How to train Dolly 2.0 with a brand new raw data set ( i.e. replace Pythia and use a new language ) ?

#80
by deepthoughts - opened

All of the training code that I looked at appears to expect an existing model. How can I train a brand new model ( say a new language ) and I want to start everytning from scratch as to not pollute the model if it's going to be optimized for a certain language ( for example )?

My first thinking is that I should go and explore how Pythia was trained and what code it used to train it.
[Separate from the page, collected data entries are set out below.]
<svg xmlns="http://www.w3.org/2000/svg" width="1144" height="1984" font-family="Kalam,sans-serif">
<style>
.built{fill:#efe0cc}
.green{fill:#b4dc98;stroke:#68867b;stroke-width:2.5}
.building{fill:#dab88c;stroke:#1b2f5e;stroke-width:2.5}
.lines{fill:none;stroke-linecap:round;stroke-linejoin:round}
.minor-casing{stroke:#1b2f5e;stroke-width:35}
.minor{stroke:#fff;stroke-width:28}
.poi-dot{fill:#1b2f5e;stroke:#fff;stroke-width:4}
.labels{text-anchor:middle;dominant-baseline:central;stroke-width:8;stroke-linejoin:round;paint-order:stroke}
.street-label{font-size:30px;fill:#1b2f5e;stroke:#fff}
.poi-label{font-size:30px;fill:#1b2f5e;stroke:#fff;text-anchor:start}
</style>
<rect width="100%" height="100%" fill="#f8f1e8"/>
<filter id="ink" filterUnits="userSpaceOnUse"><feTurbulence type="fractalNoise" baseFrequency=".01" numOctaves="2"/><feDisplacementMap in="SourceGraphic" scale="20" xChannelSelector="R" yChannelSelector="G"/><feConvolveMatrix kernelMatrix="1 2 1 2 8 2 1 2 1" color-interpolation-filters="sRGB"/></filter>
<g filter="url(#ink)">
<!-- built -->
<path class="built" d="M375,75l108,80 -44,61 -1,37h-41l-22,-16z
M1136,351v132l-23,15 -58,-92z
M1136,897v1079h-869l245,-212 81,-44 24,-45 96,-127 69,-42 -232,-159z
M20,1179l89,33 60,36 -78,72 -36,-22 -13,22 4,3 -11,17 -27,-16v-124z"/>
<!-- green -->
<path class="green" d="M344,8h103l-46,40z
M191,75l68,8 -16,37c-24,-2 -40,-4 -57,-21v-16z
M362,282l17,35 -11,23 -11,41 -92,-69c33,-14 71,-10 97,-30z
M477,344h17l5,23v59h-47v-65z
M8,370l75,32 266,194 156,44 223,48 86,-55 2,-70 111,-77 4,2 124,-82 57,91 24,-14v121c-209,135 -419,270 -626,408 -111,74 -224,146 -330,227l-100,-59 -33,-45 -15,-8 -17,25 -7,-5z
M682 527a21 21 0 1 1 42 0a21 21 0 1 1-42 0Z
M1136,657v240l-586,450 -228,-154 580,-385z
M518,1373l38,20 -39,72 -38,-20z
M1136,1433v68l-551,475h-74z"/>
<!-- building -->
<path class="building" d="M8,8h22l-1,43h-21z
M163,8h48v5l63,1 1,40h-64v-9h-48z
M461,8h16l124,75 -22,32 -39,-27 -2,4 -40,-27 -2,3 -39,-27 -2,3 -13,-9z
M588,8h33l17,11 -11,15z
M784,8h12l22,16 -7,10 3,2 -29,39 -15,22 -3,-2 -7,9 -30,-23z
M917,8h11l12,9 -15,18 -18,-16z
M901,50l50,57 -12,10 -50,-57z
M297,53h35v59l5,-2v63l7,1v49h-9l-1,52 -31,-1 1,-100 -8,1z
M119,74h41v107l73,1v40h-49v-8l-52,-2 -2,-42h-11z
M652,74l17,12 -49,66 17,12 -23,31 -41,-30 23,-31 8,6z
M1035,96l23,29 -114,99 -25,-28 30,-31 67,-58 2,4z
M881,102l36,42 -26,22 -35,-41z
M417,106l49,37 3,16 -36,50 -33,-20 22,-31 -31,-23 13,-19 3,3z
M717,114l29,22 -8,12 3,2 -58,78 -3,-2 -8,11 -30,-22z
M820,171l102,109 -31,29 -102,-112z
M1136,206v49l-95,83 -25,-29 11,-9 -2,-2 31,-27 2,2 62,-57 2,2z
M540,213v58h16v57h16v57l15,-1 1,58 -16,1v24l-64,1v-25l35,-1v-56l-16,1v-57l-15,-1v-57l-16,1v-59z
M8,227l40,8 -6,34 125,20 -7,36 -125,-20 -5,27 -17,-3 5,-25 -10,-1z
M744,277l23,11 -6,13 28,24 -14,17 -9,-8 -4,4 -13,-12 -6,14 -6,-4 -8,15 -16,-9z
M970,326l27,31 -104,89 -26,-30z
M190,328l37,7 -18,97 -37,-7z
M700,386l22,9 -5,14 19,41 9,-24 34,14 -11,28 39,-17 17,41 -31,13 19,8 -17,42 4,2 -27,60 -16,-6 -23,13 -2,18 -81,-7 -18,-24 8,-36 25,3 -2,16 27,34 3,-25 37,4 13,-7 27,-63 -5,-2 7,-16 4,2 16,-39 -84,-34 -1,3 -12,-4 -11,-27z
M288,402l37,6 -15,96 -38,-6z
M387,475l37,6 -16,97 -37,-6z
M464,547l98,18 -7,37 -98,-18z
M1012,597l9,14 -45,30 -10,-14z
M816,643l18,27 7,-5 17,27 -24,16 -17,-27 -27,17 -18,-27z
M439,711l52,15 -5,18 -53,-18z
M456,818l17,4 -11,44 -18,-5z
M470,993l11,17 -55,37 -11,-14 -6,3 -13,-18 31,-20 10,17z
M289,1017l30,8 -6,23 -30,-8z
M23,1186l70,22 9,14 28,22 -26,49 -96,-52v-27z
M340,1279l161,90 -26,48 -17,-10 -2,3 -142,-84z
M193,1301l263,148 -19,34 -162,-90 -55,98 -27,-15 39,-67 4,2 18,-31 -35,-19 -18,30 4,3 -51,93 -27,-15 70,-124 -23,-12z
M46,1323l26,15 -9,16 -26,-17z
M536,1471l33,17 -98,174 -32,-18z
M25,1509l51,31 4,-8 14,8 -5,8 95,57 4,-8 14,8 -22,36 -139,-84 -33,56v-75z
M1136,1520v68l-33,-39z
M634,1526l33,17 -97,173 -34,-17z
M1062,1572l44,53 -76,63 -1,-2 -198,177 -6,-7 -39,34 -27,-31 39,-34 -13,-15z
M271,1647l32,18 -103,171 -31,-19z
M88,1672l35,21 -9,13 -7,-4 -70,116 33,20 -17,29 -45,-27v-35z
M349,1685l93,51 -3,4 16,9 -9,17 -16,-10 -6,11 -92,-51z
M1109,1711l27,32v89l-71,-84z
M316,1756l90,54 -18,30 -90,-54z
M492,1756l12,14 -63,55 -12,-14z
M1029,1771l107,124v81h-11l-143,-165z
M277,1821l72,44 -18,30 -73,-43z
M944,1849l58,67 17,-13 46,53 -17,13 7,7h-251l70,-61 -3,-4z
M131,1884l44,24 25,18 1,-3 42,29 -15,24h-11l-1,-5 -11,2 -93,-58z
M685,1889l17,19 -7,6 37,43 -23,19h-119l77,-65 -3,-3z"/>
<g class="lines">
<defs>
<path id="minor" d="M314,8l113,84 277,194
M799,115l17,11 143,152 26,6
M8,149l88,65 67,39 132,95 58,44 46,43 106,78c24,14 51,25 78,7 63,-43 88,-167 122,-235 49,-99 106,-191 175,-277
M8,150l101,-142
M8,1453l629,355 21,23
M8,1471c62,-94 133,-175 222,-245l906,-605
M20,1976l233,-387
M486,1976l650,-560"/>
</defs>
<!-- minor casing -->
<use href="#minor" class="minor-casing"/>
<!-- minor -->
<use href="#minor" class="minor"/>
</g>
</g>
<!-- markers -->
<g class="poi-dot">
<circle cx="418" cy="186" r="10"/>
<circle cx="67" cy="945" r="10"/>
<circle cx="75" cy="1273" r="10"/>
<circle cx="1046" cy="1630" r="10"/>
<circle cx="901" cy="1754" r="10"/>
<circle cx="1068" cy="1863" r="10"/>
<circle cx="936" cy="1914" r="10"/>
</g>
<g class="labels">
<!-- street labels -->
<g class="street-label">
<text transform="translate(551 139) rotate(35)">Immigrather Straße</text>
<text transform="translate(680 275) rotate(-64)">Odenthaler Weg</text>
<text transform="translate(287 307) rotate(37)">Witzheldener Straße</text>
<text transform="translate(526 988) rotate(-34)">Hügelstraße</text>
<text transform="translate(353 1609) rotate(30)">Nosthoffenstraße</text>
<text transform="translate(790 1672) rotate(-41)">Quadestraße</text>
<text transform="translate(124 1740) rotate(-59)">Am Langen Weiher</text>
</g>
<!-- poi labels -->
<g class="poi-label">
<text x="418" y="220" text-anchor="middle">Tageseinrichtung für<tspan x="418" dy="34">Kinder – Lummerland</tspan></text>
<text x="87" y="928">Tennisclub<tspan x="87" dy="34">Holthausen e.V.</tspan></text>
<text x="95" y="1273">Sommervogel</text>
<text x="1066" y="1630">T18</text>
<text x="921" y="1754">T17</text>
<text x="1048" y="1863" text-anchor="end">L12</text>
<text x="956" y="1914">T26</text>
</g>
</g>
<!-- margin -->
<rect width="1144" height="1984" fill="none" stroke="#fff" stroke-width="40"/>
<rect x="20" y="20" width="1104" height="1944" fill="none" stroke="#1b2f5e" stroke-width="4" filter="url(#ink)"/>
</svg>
However, I thought I'd ask here first if there is already a way to use Dolly 2.0's training code.

Great job 🤗!

deepthoughts changed discussion title from How to train Dolly 2.0 with a brand new data set ( Not Pythia ) ? to How to train Dolly 2.0 with a brand new raw data set ( i.e. replace Pythia's raw data and use a new language ) ?
deepthoughts changed discussion title from How to train Dolly 2.0 with a brand new raw data set ( i.e. replace Pythia's raw data and use a new language ) ? to How to train Dolly 2.0 with a brand new raw data set ( i.e. replace Pythia and use a new language ) ?
Databricks org

You should be able to easily find the Pythia code and paper: https://github.com/EleutherAI/pythia
But you'll see that the base Pythia 12B model's training took 72,300 A100 hours (https://arxiv.org/pdf/2304.01373.pdf), which would cost you hundreds of thousands of dollars to reproduce.
That work goes into developing a base understanding of language that you want to reuse, not throw away and reproduce.
It also saw 200B tokens, and you would need to have something of that order of magnitude on hand to make this make sense.
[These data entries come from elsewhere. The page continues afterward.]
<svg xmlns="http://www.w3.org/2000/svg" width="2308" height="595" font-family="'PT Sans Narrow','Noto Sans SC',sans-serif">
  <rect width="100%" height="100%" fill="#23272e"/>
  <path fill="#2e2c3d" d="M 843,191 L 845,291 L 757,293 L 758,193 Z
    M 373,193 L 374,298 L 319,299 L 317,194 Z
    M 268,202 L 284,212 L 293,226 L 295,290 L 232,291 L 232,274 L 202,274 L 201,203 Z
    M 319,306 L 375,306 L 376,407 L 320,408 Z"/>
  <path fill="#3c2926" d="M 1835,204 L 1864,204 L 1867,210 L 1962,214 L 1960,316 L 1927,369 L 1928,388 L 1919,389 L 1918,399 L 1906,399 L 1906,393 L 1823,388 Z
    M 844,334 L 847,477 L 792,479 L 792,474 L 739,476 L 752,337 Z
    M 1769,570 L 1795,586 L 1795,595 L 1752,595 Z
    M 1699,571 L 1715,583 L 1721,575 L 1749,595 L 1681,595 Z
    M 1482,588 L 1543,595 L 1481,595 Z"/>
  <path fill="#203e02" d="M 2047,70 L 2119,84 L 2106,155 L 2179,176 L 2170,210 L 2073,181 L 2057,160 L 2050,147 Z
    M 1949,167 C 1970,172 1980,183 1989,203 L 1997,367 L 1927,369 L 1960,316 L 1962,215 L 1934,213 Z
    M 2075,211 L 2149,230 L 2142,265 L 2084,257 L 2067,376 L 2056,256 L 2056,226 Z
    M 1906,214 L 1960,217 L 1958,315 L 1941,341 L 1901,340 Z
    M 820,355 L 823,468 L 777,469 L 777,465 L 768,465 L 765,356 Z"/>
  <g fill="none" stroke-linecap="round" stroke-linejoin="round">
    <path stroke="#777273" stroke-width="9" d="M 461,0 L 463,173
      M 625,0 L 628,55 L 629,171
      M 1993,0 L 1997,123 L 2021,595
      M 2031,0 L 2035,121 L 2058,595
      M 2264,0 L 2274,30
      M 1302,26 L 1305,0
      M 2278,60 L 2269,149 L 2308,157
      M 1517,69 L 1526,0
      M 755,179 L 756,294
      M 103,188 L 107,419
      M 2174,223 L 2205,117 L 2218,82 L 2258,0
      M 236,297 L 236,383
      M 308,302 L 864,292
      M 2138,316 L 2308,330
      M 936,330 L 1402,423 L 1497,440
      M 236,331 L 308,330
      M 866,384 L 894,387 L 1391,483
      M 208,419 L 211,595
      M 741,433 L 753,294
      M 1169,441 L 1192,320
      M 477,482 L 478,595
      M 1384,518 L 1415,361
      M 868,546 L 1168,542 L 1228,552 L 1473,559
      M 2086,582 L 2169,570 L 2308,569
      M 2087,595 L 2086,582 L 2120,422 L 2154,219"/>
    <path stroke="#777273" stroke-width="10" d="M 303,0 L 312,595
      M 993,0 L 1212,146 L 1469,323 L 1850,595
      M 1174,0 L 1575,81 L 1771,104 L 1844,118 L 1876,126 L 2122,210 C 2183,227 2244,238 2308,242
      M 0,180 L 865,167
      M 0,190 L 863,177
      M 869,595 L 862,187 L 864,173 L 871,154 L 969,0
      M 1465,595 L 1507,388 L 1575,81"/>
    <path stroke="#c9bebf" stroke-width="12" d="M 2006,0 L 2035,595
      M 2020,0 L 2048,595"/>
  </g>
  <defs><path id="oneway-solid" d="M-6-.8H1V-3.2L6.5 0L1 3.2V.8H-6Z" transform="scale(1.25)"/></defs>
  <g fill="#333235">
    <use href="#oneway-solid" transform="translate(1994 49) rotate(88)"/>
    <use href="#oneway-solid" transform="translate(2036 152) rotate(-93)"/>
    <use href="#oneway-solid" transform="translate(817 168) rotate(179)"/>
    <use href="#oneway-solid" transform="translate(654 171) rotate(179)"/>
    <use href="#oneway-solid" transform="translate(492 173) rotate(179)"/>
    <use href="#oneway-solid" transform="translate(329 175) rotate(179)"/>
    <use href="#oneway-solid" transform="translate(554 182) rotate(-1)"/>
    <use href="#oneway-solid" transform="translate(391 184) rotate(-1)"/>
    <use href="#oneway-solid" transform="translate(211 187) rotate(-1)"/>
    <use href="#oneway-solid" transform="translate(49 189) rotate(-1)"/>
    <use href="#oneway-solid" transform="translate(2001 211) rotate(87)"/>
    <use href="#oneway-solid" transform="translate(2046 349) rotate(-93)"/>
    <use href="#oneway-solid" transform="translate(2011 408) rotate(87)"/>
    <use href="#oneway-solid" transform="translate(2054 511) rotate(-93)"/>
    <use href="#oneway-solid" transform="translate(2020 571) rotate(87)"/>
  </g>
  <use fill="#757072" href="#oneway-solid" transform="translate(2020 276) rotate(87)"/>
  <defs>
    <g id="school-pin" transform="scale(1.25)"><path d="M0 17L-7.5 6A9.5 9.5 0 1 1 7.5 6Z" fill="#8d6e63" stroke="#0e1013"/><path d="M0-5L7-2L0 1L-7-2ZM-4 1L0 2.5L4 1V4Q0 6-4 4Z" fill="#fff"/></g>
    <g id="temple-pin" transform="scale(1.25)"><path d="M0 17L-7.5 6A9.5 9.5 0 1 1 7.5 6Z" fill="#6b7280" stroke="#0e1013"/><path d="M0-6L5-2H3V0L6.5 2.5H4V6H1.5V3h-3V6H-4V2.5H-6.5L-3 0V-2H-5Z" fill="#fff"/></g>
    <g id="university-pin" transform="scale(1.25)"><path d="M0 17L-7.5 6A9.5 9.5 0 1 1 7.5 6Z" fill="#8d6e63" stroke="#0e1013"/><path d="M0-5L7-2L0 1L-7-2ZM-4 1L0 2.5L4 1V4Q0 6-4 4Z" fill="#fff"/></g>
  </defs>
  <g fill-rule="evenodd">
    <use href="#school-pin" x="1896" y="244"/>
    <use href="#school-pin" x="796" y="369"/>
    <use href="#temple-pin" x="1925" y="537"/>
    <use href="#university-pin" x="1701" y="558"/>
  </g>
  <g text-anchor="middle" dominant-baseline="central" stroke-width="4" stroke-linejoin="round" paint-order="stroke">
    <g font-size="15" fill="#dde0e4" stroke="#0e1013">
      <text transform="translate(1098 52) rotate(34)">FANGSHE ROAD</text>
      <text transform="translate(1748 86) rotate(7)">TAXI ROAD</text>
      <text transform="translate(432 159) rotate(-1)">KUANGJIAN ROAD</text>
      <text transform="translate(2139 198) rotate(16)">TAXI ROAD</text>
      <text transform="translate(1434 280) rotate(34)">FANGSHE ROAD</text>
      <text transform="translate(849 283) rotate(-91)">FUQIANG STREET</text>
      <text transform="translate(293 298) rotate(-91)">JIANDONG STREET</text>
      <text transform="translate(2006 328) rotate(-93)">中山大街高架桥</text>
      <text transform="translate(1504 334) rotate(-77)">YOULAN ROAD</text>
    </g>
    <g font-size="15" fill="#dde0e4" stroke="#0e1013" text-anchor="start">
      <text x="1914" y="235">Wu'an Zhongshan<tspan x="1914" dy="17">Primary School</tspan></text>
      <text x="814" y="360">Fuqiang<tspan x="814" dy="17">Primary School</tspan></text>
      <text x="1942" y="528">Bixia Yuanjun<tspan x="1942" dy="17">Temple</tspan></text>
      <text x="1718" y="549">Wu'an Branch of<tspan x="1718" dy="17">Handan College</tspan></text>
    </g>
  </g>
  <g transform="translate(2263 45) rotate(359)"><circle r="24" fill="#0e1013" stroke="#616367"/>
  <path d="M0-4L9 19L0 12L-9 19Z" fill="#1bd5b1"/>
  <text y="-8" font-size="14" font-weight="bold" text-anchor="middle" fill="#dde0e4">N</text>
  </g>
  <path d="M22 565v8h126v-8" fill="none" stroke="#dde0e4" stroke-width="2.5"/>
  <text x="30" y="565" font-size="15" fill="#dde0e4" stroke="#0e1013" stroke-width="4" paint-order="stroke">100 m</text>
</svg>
It's rather the point here that outside of big orgs, this just isn't feasible; fine-tuning very much is.

But yes its training set is mostly English. Not entirely, and to a modest degree some language learning is language-agnostic.
You'd be much better served looking for another base model that covers the language of interest (what language?)

That's very informative. Thank you.

My thinking was that the model I create will be one with significantly less params ( millions) with the hope that once the language is learned, fine tuning to specific domains in that language will outperform large llms trained on an entirely different language.
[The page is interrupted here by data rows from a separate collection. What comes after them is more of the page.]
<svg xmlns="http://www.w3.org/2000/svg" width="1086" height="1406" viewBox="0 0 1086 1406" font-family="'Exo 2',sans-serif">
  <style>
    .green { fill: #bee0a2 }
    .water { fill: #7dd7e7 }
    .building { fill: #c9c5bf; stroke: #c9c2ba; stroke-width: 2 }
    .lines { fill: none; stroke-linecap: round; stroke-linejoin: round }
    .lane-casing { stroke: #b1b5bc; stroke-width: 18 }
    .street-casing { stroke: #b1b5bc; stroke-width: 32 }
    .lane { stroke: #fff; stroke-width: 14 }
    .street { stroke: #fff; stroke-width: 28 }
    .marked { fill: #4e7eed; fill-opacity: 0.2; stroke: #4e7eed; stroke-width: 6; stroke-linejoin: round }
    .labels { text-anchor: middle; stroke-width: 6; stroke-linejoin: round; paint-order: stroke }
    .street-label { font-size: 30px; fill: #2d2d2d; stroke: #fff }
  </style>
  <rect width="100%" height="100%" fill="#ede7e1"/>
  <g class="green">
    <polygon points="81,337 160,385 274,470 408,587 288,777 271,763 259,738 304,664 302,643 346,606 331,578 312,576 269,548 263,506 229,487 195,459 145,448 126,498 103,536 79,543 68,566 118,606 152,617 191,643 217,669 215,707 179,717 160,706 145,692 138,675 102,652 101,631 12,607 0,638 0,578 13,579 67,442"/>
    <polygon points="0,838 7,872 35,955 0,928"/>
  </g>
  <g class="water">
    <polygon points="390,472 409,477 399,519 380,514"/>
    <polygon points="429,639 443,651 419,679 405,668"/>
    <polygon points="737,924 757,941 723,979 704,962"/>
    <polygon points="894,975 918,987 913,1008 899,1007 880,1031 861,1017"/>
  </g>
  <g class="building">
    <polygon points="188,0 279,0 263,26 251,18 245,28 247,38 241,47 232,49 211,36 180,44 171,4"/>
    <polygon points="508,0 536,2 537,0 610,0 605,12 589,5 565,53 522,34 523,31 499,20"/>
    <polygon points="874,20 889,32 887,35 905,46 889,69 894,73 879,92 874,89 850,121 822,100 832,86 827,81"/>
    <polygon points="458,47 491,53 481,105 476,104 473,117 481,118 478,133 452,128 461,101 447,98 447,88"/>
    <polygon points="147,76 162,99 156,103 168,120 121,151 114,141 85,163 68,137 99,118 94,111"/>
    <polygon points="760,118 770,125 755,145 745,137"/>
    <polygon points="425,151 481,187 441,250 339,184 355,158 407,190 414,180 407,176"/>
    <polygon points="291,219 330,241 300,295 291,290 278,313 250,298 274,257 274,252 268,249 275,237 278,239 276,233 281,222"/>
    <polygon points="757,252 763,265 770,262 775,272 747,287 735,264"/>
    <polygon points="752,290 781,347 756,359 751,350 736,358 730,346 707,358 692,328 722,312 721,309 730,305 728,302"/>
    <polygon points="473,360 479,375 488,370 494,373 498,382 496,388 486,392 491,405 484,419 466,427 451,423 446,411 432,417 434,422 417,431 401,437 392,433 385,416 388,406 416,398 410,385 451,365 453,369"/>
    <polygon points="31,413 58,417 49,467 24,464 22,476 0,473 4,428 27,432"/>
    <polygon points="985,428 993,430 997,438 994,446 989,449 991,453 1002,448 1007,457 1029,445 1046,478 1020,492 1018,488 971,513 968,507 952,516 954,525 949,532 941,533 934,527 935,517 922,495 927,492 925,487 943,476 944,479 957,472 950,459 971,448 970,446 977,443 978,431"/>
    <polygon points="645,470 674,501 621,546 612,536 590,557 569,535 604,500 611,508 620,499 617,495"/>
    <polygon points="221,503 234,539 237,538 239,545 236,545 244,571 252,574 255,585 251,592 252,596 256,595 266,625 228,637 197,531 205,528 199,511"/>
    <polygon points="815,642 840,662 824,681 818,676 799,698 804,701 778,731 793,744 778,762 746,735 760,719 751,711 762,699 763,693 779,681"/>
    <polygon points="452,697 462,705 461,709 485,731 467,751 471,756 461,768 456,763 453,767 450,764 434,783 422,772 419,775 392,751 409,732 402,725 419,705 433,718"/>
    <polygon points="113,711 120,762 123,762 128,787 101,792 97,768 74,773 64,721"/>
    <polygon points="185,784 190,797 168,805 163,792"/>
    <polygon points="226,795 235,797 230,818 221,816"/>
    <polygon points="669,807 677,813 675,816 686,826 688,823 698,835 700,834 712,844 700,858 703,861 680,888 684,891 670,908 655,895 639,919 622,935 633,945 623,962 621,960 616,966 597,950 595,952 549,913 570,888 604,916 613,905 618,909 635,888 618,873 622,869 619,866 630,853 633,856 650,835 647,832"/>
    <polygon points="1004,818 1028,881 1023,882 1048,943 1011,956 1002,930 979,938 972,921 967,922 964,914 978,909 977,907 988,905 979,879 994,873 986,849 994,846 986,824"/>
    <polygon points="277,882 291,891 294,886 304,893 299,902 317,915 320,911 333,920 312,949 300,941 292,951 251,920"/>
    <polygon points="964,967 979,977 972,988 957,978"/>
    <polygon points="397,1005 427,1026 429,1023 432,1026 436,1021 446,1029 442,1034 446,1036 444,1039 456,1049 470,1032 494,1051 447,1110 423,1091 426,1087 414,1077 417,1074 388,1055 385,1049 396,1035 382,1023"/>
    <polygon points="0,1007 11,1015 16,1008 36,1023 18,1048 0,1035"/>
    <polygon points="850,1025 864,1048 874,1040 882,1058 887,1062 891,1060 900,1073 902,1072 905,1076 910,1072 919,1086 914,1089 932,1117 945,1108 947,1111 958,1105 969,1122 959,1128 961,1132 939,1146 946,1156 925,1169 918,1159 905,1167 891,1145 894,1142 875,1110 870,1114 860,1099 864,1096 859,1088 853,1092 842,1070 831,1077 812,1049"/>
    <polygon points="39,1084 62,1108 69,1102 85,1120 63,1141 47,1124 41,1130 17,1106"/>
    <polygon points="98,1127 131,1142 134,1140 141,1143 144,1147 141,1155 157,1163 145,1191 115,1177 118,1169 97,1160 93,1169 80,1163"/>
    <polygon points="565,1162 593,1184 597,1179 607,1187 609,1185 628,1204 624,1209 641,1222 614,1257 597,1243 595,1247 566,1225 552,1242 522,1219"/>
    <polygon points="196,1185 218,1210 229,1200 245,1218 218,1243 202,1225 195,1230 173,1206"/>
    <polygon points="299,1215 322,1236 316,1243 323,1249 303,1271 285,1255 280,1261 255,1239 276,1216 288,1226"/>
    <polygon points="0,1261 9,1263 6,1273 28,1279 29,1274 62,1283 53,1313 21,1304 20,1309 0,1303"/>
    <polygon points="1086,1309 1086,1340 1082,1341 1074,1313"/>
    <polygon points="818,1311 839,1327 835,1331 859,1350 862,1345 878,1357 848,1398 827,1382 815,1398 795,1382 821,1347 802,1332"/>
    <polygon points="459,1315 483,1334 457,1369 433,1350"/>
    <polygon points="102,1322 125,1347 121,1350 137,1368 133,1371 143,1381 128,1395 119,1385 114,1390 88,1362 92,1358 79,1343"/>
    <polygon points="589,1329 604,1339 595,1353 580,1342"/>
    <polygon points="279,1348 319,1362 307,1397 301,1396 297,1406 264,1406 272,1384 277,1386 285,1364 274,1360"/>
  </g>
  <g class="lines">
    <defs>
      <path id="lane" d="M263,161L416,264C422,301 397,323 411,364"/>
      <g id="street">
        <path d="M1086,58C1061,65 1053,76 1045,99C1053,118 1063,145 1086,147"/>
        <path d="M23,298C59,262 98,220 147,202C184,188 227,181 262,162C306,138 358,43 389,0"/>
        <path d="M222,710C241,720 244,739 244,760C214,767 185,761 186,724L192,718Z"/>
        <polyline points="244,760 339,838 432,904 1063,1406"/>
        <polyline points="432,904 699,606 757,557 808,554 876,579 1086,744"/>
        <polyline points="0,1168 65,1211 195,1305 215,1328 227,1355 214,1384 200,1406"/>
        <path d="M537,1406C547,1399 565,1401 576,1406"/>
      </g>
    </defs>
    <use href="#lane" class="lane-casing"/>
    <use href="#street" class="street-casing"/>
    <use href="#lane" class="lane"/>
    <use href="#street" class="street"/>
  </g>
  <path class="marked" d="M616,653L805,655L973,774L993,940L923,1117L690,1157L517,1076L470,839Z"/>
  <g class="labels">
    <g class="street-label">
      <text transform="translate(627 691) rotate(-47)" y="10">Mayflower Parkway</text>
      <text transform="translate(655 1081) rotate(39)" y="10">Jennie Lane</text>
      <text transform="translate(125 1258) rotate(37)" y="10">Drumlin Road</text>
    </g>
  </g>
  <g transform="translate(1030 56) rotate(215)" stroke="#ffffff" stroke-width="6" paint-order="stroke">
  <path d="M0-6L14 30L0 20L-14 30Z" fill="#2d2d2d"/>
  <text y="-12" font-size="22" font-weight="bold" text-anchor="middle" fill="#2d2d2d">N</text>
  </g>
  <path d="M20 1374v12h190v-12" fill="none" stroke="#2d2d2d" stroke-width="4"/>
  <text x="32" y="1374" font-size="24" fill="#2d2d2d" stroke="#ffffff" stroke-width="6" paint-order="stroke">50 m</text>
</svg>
I'm looking to train a model on an eastern European language. For example Ukrainian, Bulgarian, etc...

Databricks org

Maybe; you may find that you just don't get enough language capability with a much smaller model. Another big factor here is, do you have enough Bulgarian, etc., text to support the training?
You can also just see how well off-the-shelf Pythia (or other) models understand these languages; it could be surprising.

What do you think about the benefit of using the Pythia model but dumping a bunch of language-specific raw data at it to improve the quality of that particular language? I tried the model with Ukranian and Bulgarian and it's subpar as it starts conflacting languages a bit.